Together with support we created client network packet traces that indicate the http status codes are being returned by the ACR endpoint (xyz.azurecr.io) and not some intermediate service/proxy.

To Reproduce
Steps to reproduce the behavior:

  1. Pull Helm charts (OCI) from ACR
  2. Repeat until it fails with a 50x http status code

Any relevant environment information

  • Helm 3.9, 3.10.2, ...
  • Region West-Europe

Additional context
Support advised us to create a ticket in this GitHub repository to be able to track progress.
According to support:

  • PG confirmed the cause of this issue is with storage account in specific regions.
  • PG team is working on the long-term fix in which they have a plan to improve our code to stabilize the connection between ACR and the Storage service

This issue is stale because it has been open 60 days with no activity.

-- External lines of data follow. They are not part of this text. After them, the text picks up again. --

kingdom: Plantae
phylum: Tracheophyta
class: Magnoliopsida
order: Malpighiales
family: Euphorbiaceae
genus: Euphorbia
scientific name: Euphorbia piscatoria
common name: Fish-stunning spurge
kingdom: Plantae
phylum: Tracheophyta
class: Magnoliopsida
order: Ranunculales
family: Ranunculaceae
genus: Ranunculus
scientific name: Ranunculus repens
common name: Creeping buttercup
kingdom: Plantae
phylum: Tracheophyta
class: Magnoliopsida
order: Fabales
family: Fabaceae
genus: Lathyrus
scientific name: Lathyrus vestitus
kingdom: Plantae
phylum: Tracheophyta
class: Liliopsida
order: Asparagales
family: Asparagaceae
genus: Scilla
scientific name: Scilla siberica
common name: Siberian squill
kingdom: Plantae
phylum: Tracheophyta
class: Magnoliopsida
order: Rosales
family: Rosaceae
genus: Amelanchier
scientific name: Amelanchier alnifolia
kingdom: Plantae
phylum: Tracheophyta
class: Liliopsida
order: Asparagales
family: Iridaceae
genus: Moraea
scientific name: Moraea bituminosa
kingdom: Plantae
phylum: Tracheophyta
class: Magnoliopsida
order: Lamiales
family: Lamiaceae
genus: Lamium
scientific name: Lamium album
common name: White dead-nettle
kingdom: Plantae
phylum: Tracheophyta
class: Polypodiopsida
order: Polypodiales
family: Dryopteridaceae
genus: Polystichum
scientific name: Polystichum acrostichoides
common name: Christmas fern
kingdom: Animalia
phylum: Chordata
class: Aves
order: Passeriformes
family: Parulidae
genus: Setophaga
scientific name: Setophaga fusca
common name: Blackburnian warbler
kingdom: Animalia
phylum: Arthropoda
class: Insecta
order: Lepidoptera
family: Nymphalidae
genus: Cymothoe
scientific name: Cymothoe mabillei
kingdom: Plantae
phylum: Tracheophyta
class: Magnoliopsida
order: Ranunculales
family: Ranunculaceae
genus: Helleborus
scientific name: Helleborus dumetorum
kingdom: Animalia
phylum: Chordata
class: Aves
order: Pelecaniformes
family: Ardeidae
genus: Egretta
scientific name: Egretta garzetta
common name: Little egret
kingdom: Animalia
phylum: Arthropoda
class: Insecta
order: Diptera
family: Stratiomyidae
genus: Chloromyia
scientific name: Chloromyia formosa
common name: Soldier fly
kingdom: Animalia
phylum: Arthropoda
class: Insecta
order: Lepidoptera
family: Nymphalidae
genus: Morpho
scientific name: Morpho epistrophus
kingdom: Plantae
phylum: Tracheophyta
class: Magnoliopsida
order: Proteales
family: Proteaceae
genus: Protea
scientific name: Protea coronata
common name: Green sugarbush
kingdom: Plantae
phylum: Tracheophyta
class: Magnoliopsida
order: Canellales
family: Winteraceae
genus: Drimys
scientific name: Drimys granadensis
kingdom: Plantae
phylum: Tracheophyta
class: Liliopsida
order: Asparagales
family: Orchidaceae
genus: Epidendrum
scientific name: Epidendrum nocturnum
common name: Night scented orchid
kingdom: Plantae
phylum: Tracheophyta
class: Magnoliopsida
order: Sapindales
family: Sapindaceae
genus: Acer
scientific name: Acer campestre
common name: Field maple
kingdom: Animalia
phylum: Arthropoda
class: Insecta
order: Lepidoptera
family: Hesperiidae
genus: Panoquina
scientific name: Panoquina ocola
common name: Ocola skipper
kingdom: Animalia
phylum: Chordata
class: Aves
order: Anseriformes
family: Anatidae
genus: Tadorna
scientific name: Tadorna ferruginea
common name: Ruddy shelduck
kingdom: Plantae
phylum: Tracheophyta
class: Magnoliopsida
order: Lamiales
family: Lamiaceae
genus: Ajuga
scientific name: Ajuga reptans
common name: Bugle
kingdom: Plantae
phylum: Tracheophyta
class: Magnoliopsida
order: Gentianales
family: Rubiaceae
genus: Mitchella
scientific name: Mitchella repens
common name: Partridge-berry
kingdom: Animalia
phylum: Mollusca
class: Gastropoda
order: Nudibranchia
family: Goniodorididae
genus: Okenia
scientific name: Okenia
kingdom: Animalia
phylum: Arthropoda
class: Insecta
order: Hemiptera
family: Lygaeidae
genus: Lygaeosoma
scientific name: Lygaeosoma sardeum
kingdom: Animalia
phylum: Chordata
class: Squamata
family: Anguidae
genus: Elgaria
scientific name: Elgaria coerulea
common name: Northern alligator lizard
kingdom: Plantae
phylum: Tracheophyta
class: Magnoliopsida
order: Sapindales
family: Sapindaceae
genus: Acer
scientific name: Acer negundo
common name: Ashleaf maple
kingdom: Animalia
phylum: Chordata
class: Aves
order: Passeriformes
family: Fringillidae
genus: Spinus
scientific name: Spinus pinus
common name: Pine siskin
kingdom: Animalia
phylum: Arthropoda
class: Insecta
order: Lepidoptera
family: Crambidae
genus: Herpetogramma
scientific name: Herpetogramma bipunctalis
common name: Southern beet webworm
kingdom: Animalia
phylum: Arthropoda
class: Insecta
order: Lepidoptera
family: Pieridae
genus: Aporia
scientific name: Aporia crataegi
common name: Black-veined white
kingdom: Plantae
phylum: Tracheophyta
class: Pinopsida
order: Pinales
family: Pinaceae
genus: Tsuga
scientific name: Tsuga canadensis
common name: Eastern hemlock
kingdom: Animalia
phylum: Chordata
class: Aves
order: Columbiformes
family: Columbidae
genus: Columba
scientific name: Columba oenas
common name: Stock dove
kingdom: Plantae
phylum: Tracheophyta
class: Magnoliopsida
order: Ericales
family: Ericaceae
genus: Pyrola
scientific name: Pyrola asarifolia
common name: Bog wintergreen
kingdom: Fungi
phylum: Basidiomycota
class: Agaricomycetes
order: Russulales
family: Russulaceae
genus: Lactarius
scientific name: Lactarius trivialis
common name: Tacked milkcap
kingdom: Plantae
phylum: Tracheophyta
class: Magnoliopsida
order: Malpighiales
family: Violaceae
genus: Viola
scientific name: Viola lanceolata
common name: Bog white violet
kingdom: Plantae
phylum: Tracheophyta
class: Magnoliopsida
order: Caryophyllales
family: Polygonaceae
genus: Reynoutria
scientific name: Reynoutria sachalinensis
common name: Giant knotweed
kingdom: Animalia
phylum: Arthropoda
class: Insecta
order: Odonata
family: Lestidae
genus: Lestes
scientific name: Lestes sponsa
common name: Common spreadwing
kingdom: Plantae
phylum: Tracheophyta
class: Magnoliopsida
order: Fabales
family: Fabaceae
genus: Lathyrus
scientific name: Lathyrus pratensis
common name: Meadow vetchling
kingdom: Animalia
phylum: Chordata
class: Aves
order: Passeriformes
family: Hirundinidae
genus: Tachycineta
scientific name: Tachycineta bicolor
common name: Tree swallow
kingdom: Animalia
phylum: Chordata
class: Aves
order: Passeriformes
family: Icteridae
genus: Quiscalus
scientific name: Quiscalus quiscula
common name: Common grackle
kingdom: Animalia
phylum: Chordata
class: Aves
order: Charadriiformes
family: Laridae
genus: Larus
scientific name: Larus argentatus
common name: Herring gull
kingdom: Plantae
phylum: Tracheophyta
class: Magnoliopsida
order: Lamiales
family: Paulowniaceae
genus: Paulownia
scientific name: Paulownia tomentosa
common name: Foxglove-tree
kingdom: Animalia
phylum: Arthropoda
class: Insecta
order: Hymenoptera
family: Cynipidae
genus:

Remove stale label or comment or this will be closed in 30 days.

Any update on this?

This issue is stale because it has been open 60 days with no activity. Remove stale label or comment or this will be closed in 30 days.

This issue was closed because it has been stalled for 30 days with no activity.

Can this please be re-opened? Azure Support asked to create this ticket. It would be nice to get at least some feedback on this. Thanks in advance.